MANATEE COUNTY, Fla. (WFLA) – A blue-green algae bloom continues impacting Lake Manatee, which provides about two-thirds of the county’s water supply.

County officials Tuesday said algae concentrations have gotten significantly better over the last few weeks, but the algae continues to produce taste and odor compounds.

“The geosmin we have been dealing with is still being produced at a much lower level, so for about the past four weeks, the levels coming into the plant have been low enough that we’ve been able to treat successfully for it,” said Utilities Department Deputy Director Katie Gilmore. “The levels leaving the plants are low enough that most people should not be able to taste or smell anything and they’re drinking water right now,” she continued.

Some residents in Manatee County continue to express concerns over the water coming from their faucets, questioning how safe it is to drink.

“I definitely don’t allow my kids to really drink the tap water, we have to invest in getting our own spring water and such, so it is a concern,” said resident Stephanie Valerio-De La Paz.

The county has conducted independent testing for toxins in the drinking water. All tests so far, according to the county, have come back negative for any toxins.

“I know there have been concerns about algal toxins in the water, and we have been testing for that. We have received back three rounds of testing so far, and the water remains 100% safe to drink, no toxins detected in the finished water. We have another round of sampling out right now that we are waiting for results, and we will continue to sample as long as the algae bloom is present in the lake,” said Gilmore.

Last month, we spoke with Dr. David Tomasko, who is the director of the Sarasota Bay Estuary Program. He said the smell and taste of the geosmin may not be pleasant, but again, pointed out it is not toxic.

“If it was a health hazard, they wouldn’t be allowed to supply it.
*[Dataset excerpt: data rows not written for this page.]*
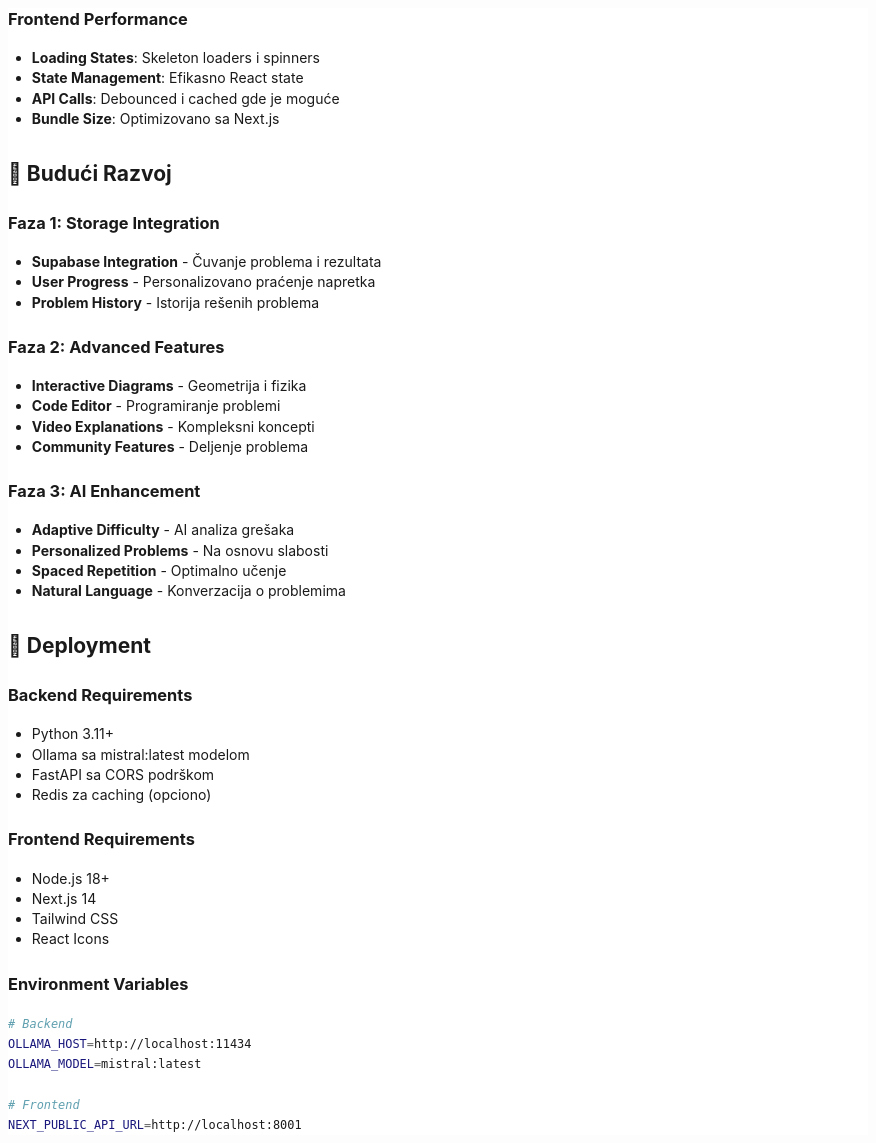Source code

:### Frontend Performance
- **Loading States**: Skeleton loaders i spinners
- **State Management**: Efikasno React state
- **API Calls**: Debounced i cached gde je moguće
- **Bundle Size**: Optimizovano sa Next.js

## 🔮 Budući Razvoj

### Faza 1: Storage Integration
- **Supabase Integration** - Čuvanje problema i rezultata
- **User Progress** - Personalizovano praćenje napretka
- **Problem History** - Istorija rešenih problema

### Faza 2: Advanced Features
- **Interactive Diagrams** - Geometrija i fizika
- **Code Editor** - Programiranje problemi
- **Video Explanations** - Kompleksni koncepti
- **Community Features** - Deljenje problema

### Faza 3: AI Enhancement
- **Adaptive Difficulty** - AI analiza grešaka
- **Personalized Problems** - Na osnovu slabosti
- **Spaced Repetition** - Optimalno učenje
- **Natural Language** - Konverzacija o problemima

## 🚀 Deployment

### Backend Requirements
- Python 3.11+
- Ollama sa mistral:latest modelom
- FastAPI sa CORS podrškom
- Redis za caching (opciono)

### Frontend Requirements
- Node.js 18+
- Next.js 14
- Tailwind CSS
- React Icons

### Environment Variables
```bash
# Backend
OLLAMA_HOST=http://localhost:11434
OLLAMA_MODEL=mistral:latest

# Frontend
NEXT_PUBLIC_API_URL=http://localhost:8001
```
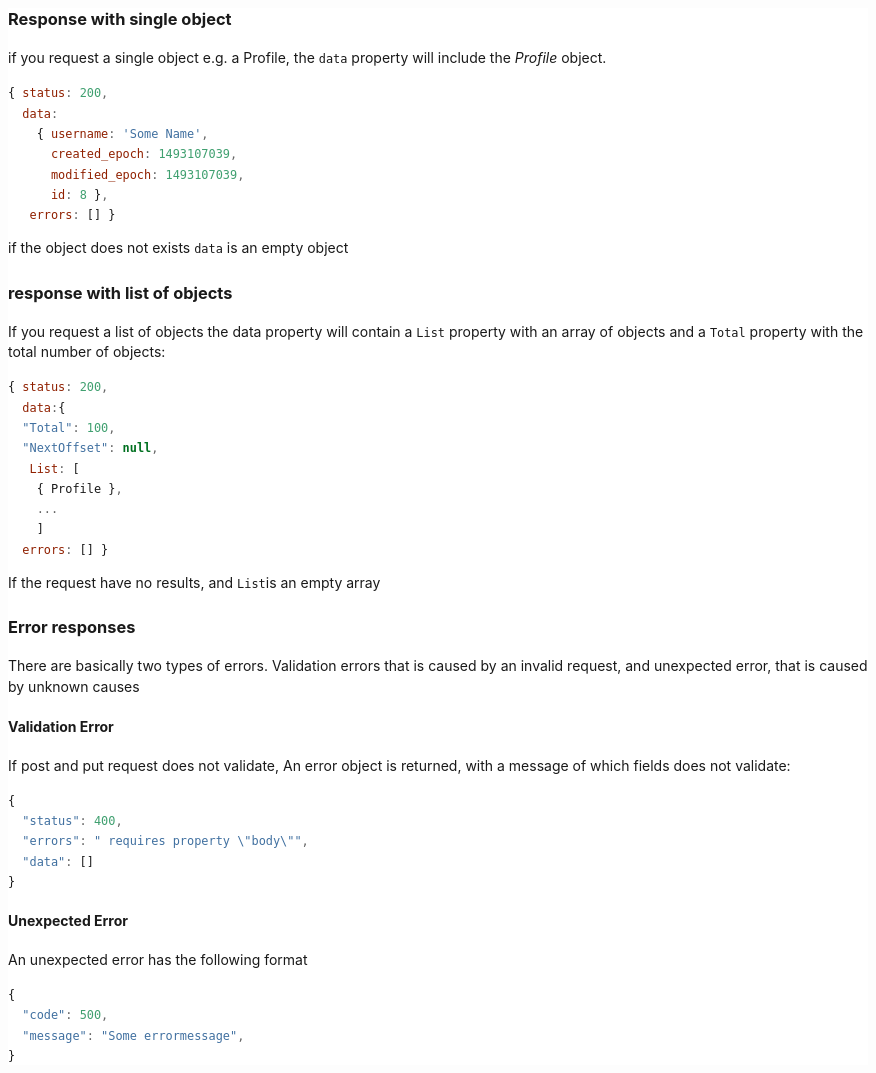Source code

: ### Response with single object
if you request a single object e.g. a Profile, the `data` property will include the _Profile_ object. 

```javascript
{ status: 200,
  data: 
    { username: 'Some Name',
      created_epoch: 1493107039,
      modified_epoch: 1493107039,
      id: 8 },
   errors: [] }
```

if the object does not exists `data` is an empty object

### response with list of objects
If you request a list of objects the data property will contain a `List` property with an array of objects and a `Total` property with the total number of objects:

```javascript
{ status: 200,
  data:{
  "Total": 100,
  "NextOffset": null,
   List: [
    { Profile },
    ...
    ]
  errors: [] }
```

If the request have no results, and `List`is an empty array

### Error responses
There are basically two types of errors. Validation errors that is caused by an invalid request, and unexpected error, that is caused by unknown causes 

#### Validation Error
If post and put request does not validate, An error object is returned, with a message of which fields does not validate:

```javascript
{
  "status": 400,
  "errors": " requires property \"body\"",
  "data": []
}
```

#### Unexpected Error
An unexpected error has the following format
```javascript
{
  "code": 500,
  "message": "Some errormessage",
}
```
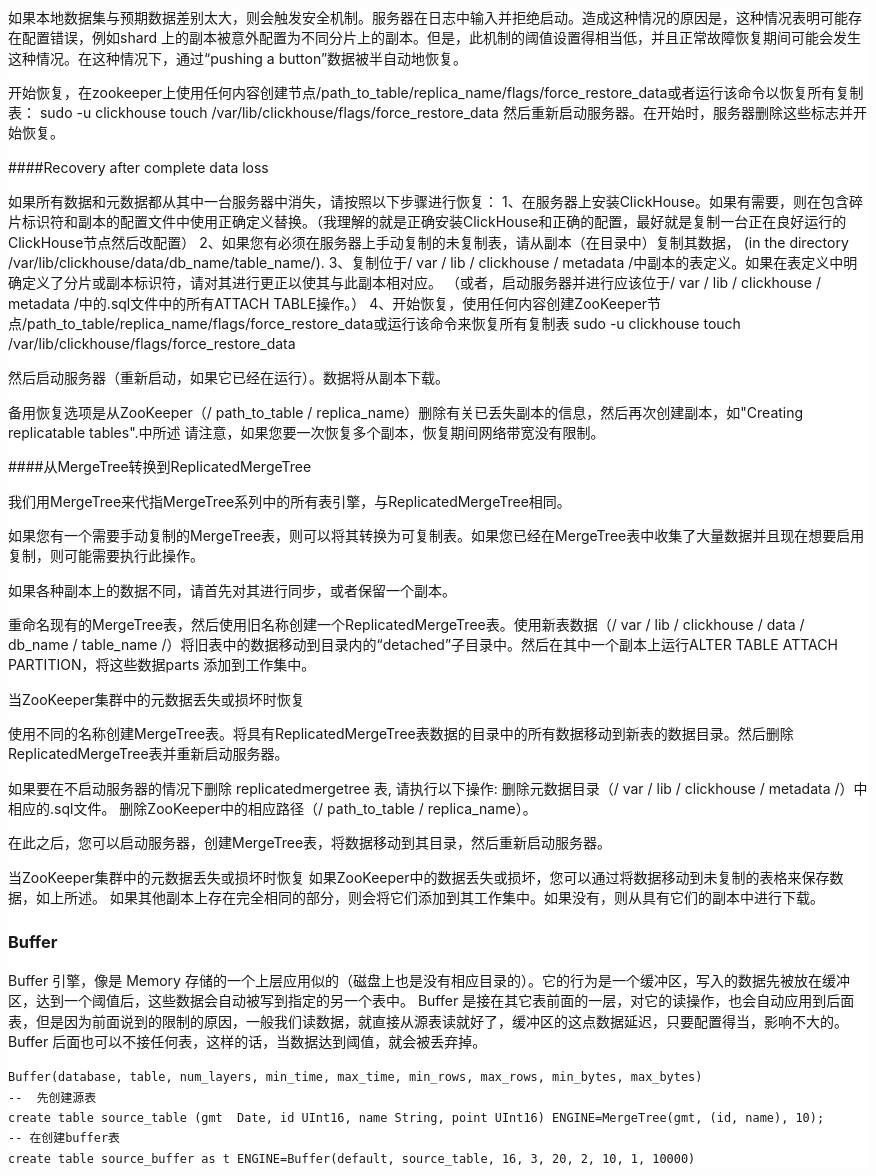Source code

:如果本地数据集与预期数据差别太大，则会触发安全机制。服务器在日志中输入并拒绝启动。造成这种情况的原因是，这种情况表明可能存在配置错误，例如shard 上的副本被意外配置为不同分片上的副本。但是，此机制的阈值设置得相当低，并且正常故障恢复期间可能会发生这种情况。在这种情况下，通过“pushing a button”数据被半自动地恢复。

开始恢复，在zookeeper上使用任何内容创建节点/path_to_table/replica_name/flags/force_restore_data或者运行该命令以恢复所有复制表： sudo -u clickhouse touch /var/lib/clickhouse/flags/force_restore_data 然后重新启动服务器。在开始时，服务器删除这些标志并开始恢复。

\####Recovery after complete data loss

如果所有数据和元数据都从其中一台服务器中消失，请按照以下步骤进行恢复： 1、在服务器上安装ClickHouse。如果有需要，则在包含碎片标识符和副本的配置文件中使用正确定义替换。（我理解的就是正确安装ClickHouse和正确的配置，最好就是复制一台正在良好运行的ClickHouse节点然后改配置） 2、如果您有必须在服务器上手动复制的未复制表，请从副本（在目录中）复制其数据， (in the directory /var/lib/clickhouse/data/db_name/table_name/). 3、复制位于/ var / lib / clickhouse / metadata /中副本的表定义。如果在表定义中明确定义了分片或副本标识符，请对其进行更正以使其与此副本相对应。 （或者，启动服务器并进行应该位于/ var / lib / clickhouse / metadata /中的.sql文件中的所有ATTACH TABLE操作。） 4、开始恢复，使用任何内容创建ZooKeeper节点/path_to_table/replica_name/flags/force_restore_data或运行该命令来恢复所有复制表 sudo -u clickhouse touch /var/lib/clickhouse/flags/force_restore_data

然后启动服务器（重新启动，如果它已经在运行）。数据将从副本下载。

备用恢复选项是从ZooKeeper（/ path_to_table / replica_name）删除有关已丢失副本的信息，然后再次创建副本，如"Creating replicatable tables".中所述 请注意，如果您要一次恢复多个副本，恢复期间网络带宽没有限制。

\####从MergeTree转换到ReplicatedMergeTree

我们用MergeTree来代指MergeTree系列中的所有表引擎，与ReplicatedMergeTree相同。

如果您有一个需要手动复制的MergeTree表，则可以将其转换为可复制表。如果您已经在MergeTree表中收集了大量数据并且现在想要启用复制，则可能需要执行此操作。

如果各种副本上的数据不同，请首先对其进行同步，或者保留一个副本。

重命名现有的MergeTree表，然后使用旧名称创建一个ReplicatedMergeTree表。使用新表数据（/ var / lib / clickhouse / data / db_name / table_name /）将旧表中的数据移动到目录内的“detached”子目录中。然后在其中一个副本上运行ALTER TABLE ATTACH PARTITION，将这些数据parts 添加到工作集中。

当ZooKeeper集群中的元数据丢失或损坏时恢复

使用不同的名称创建MergeTree表。将具有ReplicatedMergeTree表数据的目录中的所有数据移动到新表的数据目录。然后删除ReplicatedMergeTree表并重新启动服务器。

如果要在不启动服务器的情况下删除 replicatedmergetree 表, 请执行以下操作: 删除元数据目录（/ var / lib / clickhouse / metadata /）中相应的.sql文件。 删除ZooKeeper中的相应路径（/ path_to_table / replica_name）。

在此之后，您可以启动服务器，创建MergeTree表，将数据移动到其目录，然后重新启动服务器。

当ZooKeeper集群中的元数据丢失或损坏时恢复 如果ZooKeeper中的数据丢失或损坏，您可以通过将数据移动到未复制的表格来保存数据，如上所述。 如果其他副本上存在完全相同的部分，则会将它们添加到其工作集中。如果没有，则从具有它们的副本中进行下载。

### Buffer

Buffer 引擎，像是 Memory 存储的一个上层应用似的（磁盘上也是没有相应目录的）。它的行为是一个缓冲区，写入的数据先被放在缓冲区，达到一个阈值后，这些数据会自动被写到指定的另一个表中。 Buffer 是接在其它表前面的一层，对它的读操作，也会自动应用到后面表，但是因为前面说到的限制的原因，一般我们读数据，就直接从源表读就好了，缓冲区的这点数据延迟，只要配置得当，影响不大的。 Buffer 后面也可以不接任何表，这样的话，当数据达到阈值，就会被丢弃掉。

```
Buffer(database, table, num_layers, min_time, max_time, min_rows, max_rows, min_bytes, max_bytes)
--  先创建源表
create table source_table (gmt  Date, id UInt16, name String, point UInt16) ENGINE=MergeTree(gmt, (id, name), 10);
-- 在创建buffer表
create table source_buffer as t ENGINE=Buffer(default, source_table, 16, 3, 20, 2, 10, 1, 10000)
```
If it was bacteria, or if it was something that was dangerous, that wouldn’t be coming down our pipes, we wouldn’t be able to drink it,” said Dr. Tomasko.

We also spoke with an expert in algae ecology at the University of Miami. Dr. Larry Brand says though the geosmin itself may not be toxic, seeing it make its way through a filtration system could indicate other organic compounds that are less known could be doing the same.

“I just would not drink the water coming out of a water supply that has a blue-green algae bloom in it because I know they are producing a lot of compounds. The treatment will take some of this stuff out, but if you can smell that geosmin in there, it tells you the treatment is not getting out all of the organic matter produced by it,” said Dr. Brand.

County officials are hopeful the bloom will see improvements following rain forecasted for later this week. The hot and dry conditions we’ve seen so far this summer have kept the algae blooming longer than usual.